Bentley here (we met down in Slayton) if you are going to Rochester you can shoot my Commander a bit and see if you like it. 

I like the Sentinel a ton as well but i only use a bow like that for 3-d and i just cant part with my 101st yet. I am waiting to try a Brigadere.


----------



## bowjunkie2 (Dec 12, 2004)

Been shooting my Sentinel since January and it's probably one of the most accurate bows I've ever shot. I think at least in my case it has to how well this bow fits me and that goes along way with the comfort level I achieve with shooting this bow.


----------



## USNarcher (Oct 12, 2002)

hesse- I prefer the 08 Commander over the 07. There have been some great deals on here my buddy bought 2 for about $300 each in target colors. I have not received my Sentinel yet but I have shot one a couple times, problem is as soon as I set one up to put through the paces it gets sold. 

I use my Commander for everything. Indoor, 3-D, Field, Safari's and Fita. It really does perform well at longer distances. I feel that the center pivot makes it hold better. Remember these are just my opinions, because there are a lot of bows out there that perform just as good, the Constitution being one of them. I just prefer the string angle of the Commander over the constitution.
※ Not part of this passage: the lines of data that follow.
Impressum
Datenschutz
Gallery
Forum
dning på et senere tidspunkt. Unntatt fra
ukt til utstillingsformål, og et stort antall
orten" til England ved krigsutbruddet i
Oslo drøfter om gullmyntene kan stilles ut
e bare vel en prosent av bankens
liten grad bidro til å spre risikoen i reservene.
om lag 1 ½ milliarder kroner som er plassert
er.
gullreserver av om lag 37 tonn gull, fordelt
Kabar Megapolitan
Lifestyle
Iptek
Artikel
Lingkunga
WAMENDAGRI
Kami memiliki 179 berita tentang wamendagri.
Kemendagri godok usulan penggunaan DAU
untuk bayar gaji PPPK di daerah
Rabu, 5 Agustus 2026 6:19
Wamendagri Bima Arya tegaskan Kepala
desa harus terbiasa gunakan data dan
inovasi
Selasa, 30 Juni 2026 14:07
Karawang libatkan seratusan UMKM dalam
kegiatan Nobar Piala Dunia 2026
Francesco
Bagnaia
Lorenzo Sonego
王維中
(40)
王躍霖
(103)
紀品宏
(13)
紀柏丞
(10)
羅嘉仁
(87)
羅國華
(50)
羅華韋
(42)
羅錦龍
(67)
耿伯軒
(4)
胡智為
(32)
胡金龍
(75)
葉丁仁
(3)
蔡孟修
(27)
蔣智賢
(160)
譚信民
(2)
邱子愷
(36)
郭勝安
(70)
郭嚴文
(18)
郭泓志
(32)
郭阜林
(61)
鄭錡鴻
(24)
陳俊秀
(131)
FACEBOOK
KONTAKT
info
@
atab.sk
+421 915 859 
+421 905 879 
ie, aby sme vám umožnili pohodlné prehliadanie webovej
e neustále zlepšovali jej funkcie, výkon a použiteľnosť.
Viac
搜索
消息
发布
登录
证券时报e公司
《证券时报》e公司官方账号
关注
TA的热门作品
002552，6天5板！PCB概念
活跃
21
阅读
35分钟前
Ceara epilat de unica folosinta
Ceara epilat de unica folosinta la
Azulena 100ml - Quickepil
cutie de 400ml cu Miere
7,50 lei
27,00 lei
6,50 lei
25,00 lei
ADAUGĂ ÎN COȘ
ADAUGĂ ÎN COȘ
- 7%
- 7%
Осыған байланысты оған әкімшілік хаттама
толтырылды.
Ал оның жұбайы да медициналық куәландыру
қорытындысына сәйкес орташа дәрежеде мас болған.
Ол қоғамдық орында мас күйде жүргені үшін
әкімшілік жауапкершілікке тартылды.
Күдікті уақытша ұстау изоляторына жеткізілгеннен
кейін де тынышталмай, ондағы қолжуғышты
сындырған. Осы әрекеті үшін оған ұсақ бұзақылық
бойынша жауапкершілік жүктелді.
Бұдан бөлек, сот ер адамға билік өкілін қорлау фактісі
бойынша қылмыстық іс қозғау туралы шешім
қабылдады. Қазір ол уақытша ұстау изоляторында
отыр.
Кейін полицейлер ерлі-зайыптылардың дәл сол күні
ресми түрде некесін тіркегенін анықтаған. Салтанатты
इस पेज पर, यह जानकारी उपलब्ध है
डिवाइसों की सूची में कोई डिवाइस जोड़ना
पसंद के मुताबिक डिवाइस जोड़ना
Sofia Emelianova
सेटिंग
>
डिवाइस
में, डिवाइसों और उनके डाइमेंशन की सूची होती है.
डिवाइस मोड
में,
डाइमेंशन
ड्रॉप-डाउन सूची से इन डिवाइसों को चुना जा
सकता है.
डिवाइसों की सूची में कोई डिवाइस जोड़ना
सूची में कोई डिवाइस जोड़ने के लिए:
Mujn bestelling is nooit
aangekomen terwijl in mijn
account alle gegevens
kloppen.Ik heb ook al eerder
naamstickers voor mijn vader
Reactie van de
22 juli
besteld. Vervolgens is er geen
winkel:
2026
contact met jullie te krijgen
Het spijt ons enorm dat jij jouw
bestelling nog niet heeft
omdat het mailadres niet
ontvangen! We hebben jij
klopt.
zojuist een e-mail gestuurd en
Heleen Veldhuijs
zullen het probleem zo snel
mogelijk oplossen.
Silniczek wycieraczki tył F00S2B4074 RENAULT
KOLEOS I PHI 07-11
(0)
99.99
I am sure that the Sentinal will perform just as good as the Commander. I don't think that either would be a bad choice. Good luck.


----------



## promod1385 (Oct 3, 2007)

Can you pleas explain what you like about the 08 that you don't get from the 07? Have you owned both? 




USNarcher said:


> hesse- I prefer the 08 Commander over the 07. There have been some great deals on here my buddy bought 2 for about $300 each in target colors. I have not received my Sentinel yet but I have shot one a couple times, problem is as soon as I set one up to put through the paces it gets sold.
> 
> I use my Commander for everything. Indoor, 3-D, Field, Safari's and Fita. It really does perform well at longer distances. I feel that the center pivot makes it hold better. Remember these are just my opinions, because there are a lot of bows out there that perform just as good, the Constitution being one of them. I just prefer the string angle of the Commander over the constitution.
> 
> I am sure that the Sentinal will perform just as good as the Commander. I don't think that either would be a bad choice. Good luck.


----------



## shoeminator (Jan 27, 2007)

*Commanders*

The 08 is a little more adjustable for let off. I think, just my opinion, and I have shot and owned both, is that the 07 is a little smoother in the draw cycle and the 08 is a little tougher to pull, feels heavier. I shot the 07 for spots and the 08 for outdoor target and field. They both shot very well and very accurate.


----------